* [TASK DESCRIPTION]: Among the entries below, count the lines that contain the word "left". Respond with the count only.

RECORDS SUPPLIED: Begin

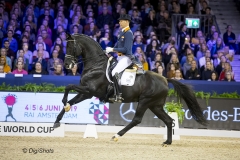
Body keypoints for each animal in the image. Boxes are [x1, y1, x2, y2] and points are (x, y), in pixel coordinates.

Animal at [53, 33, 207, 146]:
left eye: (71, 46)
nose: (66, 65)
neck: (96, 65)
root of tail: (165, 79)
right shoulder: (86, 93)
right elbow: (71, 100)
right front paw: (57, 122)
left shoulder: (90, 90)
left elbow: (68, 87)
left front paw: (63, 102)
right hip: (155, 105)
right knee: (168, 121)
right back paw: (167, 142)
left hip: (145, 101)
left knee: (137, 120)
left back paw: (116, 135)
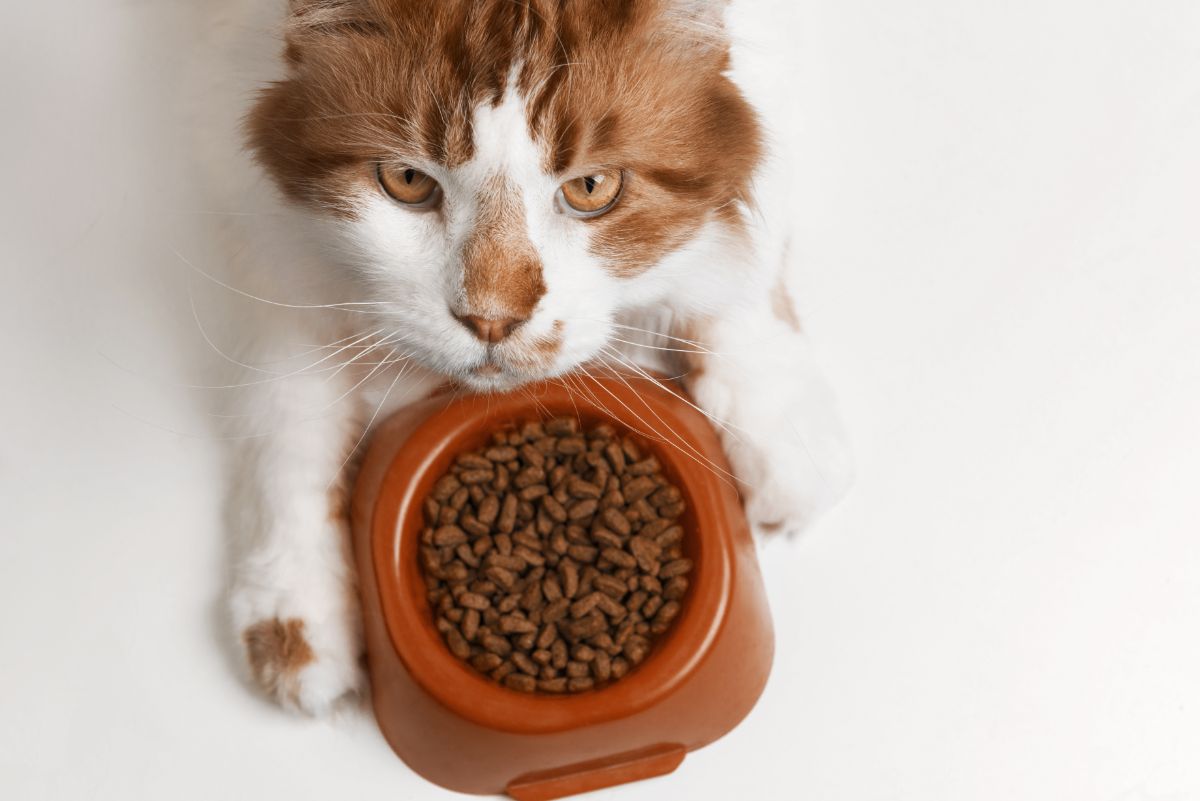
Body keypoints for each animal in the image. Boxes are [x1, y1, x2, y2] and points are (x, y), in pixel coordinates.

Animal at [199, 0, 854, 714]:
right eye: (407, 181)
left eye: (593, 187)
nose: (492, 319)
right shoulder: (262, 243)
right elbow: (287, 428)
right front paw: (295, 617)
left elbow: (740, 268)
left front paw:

RECORDS SUPPLIED: End

* [REPLY]: 10